Tri-State Gimme 5 Results
On Tuesday night, February 10, 2026, the Tri-State Gimme 5 draw in Vermont marked a notable return: 14 15 21 29 33 reappeared in the draw after a -day drought. In a system where combinations should surface roughly once every 1 in 575,757 draws, an absence of this length stands out for anyone tracking long-horizon frequency trends.

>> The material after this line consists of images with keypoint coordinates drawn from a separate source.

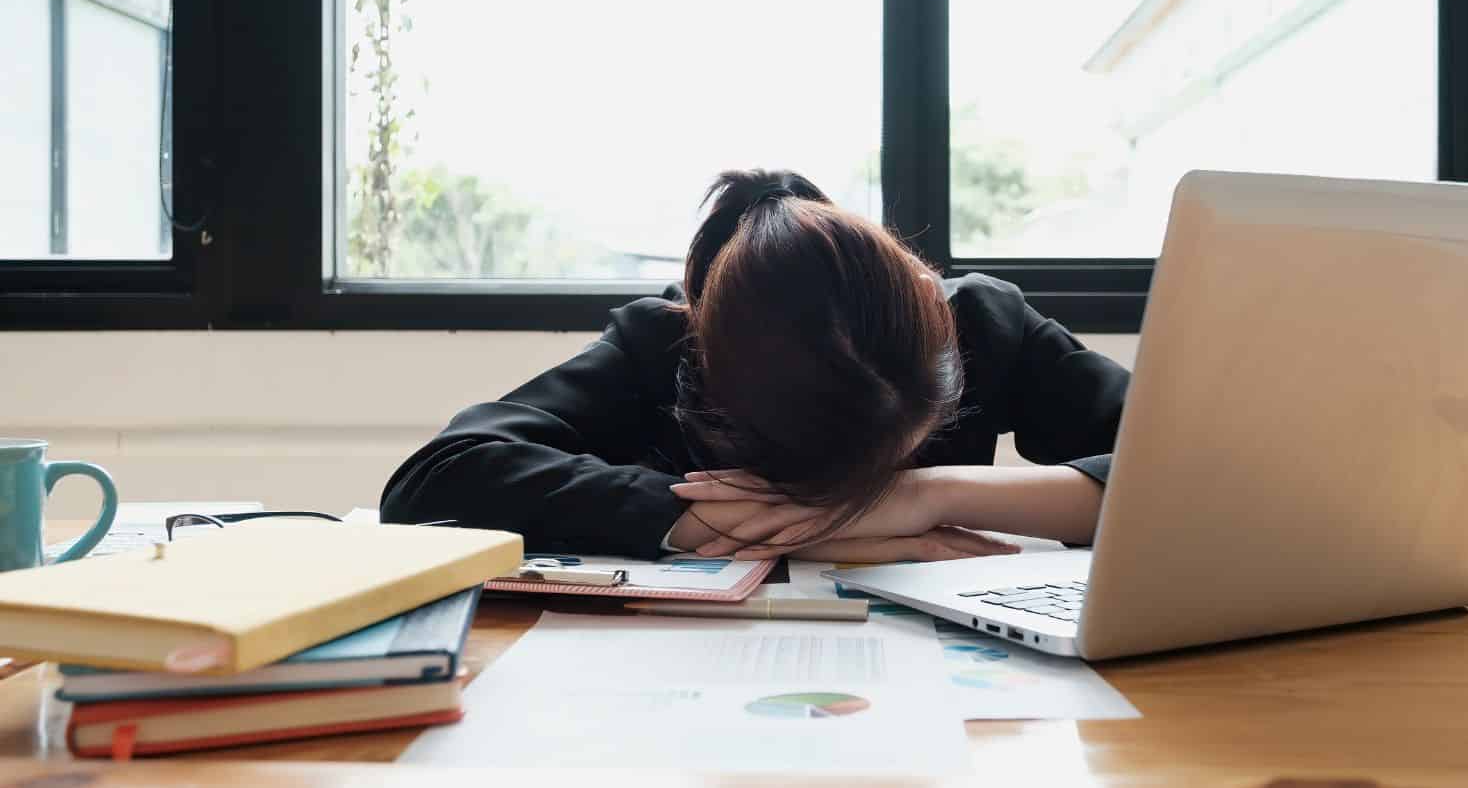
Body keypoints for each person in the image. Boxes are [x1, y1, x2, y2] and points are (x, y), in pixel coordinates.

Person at [380, 170, 1129, 562]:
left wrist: (928, 494)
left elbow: (1200, 468)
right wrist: (705, 522)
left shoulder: (983, 321)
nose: (854, 498)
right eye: (839, 486)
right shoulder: (666, 342)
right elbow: (436, 477)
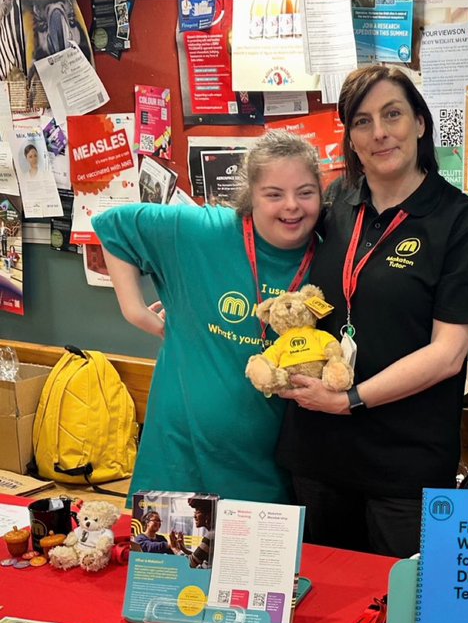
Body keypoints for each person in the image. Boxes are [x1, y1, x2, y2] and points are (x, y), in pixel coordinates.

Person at [276, 63, 468, 559]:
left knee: (403, 615)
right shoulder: (333, 202)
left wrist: (351, 399)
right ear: (349, 137)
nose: (380, 133)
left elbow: (449, 353)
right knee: (325, 607)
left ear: (420, 123)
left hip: (403, 465)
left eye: (393, 114)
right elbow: (267, 246)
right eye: (362, 121)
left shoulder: (459, 219)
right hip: (317, 451)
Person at [93, 130, 323, 502]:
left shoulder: (329, 256)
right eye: (274, 194)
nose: (291, 206)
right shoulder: (204, 231)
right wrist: (136, 312)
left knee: (256, 561)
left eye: (305, 192)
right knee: (163, 558)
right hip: (178, 458)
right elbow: (115, 225)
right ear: (251, 195)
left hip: (267, 467)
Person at [169, 497, 215, 569]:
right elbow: (198, 558)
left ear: (208, 515)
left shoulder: (211, 535)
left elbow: (190, 564)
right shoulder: (213, 533)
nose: (194, 516)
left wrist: (175, 548)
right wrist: (184, 549)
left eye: (198, 512)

Winning numbers for 1 draw on February 10, 2026 in Vermont.
Draw times: Evening.
Our take on the Tri-State Gimme 5 results
February 10, 2026Tri-State Gimme 5 report — Tuesday night, February 10, 2026: 14 15 21 29 33 shows a notable pattern
On Tuesday night, February 10, 2026, the Tri-State Gimme 5 draw in Vermont marked a notable return: 14 15 21 29 33 reappeared in the draw after a -day drought. In a system where combinations should surface roughly once every 1 in 575,757 draws, an absence of this length stands out for anyone tracking long-horizon frequency trends.
Overview
On Tuesday night, February 10, 2026, the Tri-State Gimme 5 draw in Vermont marked a notable return: 14 15 21 29 33 reappeared in the draw after a -day drought. In a system where combinations should surface roughly once every 1 in 575,757 draws, an absence of this length stands out for anyone tracking long-horizon frequency trends.
Combo Profile
As a number shape, 14 15 21 29 33 shows 5 distinct numbers with no repeats in the numbers. The spread runs 14 to 33 (wide).
Why Droughts Matter
Deep gaps are best read as context, not forward-looking - they record variance across time. They offer context for distribution stability over time.
Data Notes
The approach: this analysis summarizes outcomes documented for Tuesday night, February 10, 2026 with comparison to long-run frequency baselines. The goal is context, not prediction.
From Stepzero
Importantly: these reports are built to keep a calm, evidence-first record as a reference point for continuity. The focus is long-horizon context.
Additional Context
Long-horizon tracking is the only reliable way to separate short-term noise from persistent drift. By logging each outcome against its expected cadence, the system builds a distribution profile that becomes more stable as the sample grows. Stability comes from the accumulation of entries. One draw alone does not define the pattern, but the record grows more reliable with each addition to the dataset.
Adding to the Long-Term Record
Across the long-term record, this draw contributes one more record entry to the historical dataset. The accumulation, not any single draw, builds reliability.